24 aprile 2024
Aggiornato 13:00
Caso Cesare Battisti

Il Brasile cerca una via d'uscita per «tenersi» Battisti

O Globo: «Possibile ricorso a motivi umanitari. Nessuno nel governo brasiliano crede che Battisti debba tornare in Italia»

ROMA - La sentenza della Corte Costituzionale brasiliana sul caso Battisti dà ragione alle richieste della magistratura italiana ma non risolve né la questione dell'estradizione né - questione principale dal punto di vista brasiliano - il potenziale conflitto istituzionale fra il potere esecutivo e quello giudiziario: per questo, dicono molti organi di stampa del paese, il governo brasiliano sta cercando una via d'uscita che permetta di far rimanere Cesare Battisti senza urtare né la magistratura né rovinare i rapporti con l'Italia.

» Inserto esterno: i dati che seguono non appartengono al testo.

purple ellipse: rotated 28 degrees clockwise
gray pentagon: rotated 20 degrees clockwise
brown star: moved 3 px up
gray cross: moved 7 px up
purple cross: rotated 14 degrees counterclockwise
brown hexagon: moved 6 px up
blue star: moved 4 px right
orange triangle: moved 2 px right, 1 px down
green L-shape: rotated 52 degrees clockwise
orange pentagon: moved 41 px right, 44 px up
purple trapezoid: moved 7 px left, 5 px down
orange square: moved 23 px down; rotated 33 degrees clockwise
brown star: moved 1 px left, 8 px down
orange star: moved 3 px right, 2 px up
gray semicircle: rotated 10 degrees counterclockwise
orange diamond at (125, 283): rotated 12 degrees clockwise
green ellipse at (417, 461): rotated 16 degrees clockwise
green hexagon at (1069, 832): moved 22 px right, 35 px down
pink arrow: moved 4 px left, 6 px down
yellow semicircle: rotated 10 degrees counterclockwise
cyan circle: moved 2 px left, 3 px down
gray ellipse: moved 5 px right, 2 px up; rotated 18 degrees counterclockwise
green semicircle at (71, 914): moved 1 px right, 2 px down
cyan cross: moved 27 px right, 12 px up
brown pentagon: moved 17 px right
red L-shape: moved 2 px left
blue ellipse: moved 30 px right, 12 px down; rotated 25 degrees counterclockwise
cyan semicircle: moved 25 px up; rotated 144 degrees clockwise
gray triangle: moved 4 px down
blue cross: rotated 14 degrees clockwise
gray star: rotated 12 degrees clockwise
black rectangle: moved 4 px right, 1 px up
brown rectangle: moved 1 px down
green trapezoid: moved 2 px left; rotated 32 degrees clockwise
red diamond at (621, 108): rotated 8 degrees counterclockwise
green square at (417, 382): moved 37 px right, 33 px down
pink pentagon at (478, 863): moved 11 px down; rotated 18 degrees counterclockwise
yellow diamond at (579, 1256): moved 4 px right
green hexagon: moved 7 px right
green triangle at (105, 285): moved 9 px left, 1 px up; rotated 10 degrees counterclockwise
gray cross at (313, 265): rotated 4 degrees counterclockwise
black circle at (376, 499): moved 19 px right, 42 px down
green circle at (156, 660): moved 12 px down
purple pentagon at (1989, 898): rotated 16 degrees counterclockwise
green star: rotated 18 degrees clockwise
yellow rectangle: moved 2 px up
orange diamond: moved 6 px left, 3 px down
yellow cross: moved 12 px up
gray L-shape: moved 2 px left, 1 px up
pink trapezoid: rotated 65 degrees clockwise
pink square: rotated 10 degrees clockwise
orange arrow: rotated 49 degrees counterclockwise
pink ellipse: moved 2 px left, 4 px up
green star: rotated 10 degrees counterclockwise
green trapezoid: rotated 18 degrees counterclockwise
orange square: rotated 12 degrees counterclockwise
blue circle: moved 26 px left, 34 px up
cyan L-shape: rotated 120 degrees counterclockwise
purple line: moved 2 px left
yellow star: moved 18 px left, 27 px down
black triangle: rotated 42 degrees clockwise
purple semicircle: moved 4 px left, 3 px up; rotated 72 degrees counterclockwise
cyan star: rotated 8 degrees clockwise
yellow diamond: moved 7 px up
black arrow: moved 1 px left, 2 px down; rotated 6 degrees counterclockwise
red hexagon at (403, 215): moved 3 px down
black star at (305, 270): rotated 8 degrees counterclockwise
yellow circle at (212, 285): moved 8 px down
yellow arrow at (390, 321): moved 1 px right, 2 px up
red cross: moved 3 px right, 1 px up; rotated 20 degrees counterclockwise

ESCAMOTAGE - La Corte ha infatti approvato l'estradizione ritenendo i crimini commessi da Battisti reati comuni e non politici, ma ha lasciato nelle mani del presidente Luiz Inacio Lula da Silva l'effettivo potere decisionale sulla consegna dell'ex terrorista dei Pac all'Italia.

Come riporta il quotidiano brasiliano O Globo, l'esecutivo sta dunque valutando la possibilità di mantenere Battisti nel Paese non come rifugiato, ma utilizzando qualche altro escamotage legale, per esempio motivi umanitari: «Nessuno nel governo crede che Battisti debba tornare in Italia», sostiene una fonte vicina all'esecutivo.

In ogni caso, l'estradizione non potrebbe avvenire in tempi rapidi, come ha confermato ieri il ministro della Giustizia brasiliano Tarso Genro, criticando la sentenza della Corte che ha riconosciuto la natura politica di alcuni reati commessi da Battisti - ma non gli omicidi per i quali è stato condannato all'ergastolo - «senza trarne le conseguenze giuridiche».

RAPPORTI DIPLOMATICI - Lula si trova così di fronte al dilemma che avrebbe voluto evitare, a costo di vedersi privato del potere decisionale sull'estradizione affidato all'esecutivo: sfidare la sentenza della Corte innescando un conflitto istituzionale senza precedenti oppure smentire il proprio Ministro della Giustizia. Senza contare i rapporti con l'Italia, ragione per la quale i magistrati hanno deciso di lasciare al Presidente l'ultima parola: la questione, ha infatti concluso la Corte, riguarda anche i rapporti diplomatici con un Paese terzo e pertanto è di pertinenza dell'esecutivo.